A long-delayed $15 billion buyout offer for Toshiba Corp. will begin Tuesday, as the Japanese industrial electronics firm seeks to close a troubled chapter in its 148-year history.
(Bloomberg) — A long-delayed $15 billion buyout offer for Toshiba Corp. will begin Tuesday, as the Japanese industrial electronics firm seeks to close a troubled chapter in its 148-year history.
A consortium led by investment fund Japan Industrial Partners Inc. will start a tender offer to buy all outstanding Toshiba shares at ¥4,620 per share between Aug. 8 and Sep. 20, Toshiba said in a statement on Monday. That price, above Toshiba’s closing share price of ¥4,584, was unchanged from a March announcement.
Toshiba, which holds knowhow spanning air conditioners and nuclear power equipment to semiconductors and quantum computing, sees the take-private bid as a chance to regain its footing following more than a decade of scandals and management overhauls.
“Today marks Toshiba’s exit from an eight-year-long tunnel,” Toshiba Chairman Akihiro Watanabe said on an earnings call. Toshiba on the same day reported a net loss of ¥25.4 billion ($180 million) for the three months to June, after its devices and storage solutions profit almost halved from a year ago.

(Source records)
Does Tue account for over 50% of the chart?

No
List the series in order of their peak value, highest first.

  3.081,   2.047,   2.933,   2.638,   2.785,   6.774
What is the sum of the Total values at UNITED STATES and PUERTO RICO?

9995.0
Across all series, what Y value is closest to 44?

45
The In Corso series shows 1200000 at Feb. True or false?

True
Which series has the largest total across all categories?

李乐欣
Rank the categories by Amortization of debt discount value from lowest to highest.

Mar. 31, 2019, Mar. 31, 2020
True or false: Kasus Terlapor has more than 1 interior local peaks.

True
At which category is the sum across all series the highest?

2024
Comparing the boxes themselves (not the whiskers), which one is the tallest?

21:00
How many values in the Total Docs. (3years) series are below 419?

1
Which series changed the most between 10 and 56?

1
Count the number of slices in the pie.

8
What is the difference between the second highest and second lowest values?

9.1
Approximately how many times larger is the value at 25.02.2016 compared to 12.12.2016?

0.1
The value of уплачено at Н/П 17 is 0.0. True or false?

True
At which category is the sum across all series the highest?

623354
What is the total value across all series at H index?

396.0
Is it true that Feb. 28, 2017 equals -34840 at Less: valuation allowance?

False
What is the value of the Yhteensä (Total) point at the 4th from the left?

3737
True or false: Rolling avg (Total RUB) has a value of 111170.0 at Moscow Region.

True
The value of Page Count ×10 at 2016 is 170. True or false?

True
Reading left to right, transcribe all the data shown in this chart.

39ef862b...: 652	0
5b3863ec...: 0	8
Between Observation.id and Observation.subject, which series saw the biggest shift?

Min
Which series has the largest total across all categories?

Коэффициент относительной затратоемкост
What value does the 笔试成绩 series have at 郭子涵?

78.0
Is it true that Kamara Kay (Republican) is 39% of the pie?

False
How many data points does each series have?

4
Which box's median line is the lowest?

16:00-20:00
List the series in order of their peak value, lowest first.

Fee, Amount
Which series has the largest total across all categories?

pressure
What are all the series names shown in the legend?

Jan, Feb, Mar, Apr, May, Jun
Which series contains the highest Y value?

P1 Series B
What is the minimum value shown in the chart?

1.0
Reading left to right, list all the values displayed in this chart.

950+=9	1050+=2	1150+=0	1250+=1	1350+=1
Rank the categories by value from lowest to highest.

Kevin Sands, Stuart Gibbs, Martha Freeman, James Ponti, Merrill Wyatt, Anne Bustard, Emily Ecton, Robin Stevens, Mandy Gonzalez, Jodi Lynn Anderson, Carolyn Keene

### What this task involves
Reproduce the section of the Toshiba buyout article that opens with the words containing "Toshiba, which holds" and closes with "and management overhauls.".

### Your solution
Toshiba, which holds knowhow spanning air conditioners and nuclear power equipment to semiconductors and quantum computing, sees the take-private bid as a chance to regain its footing following more than a decade of scandals and management overhauls.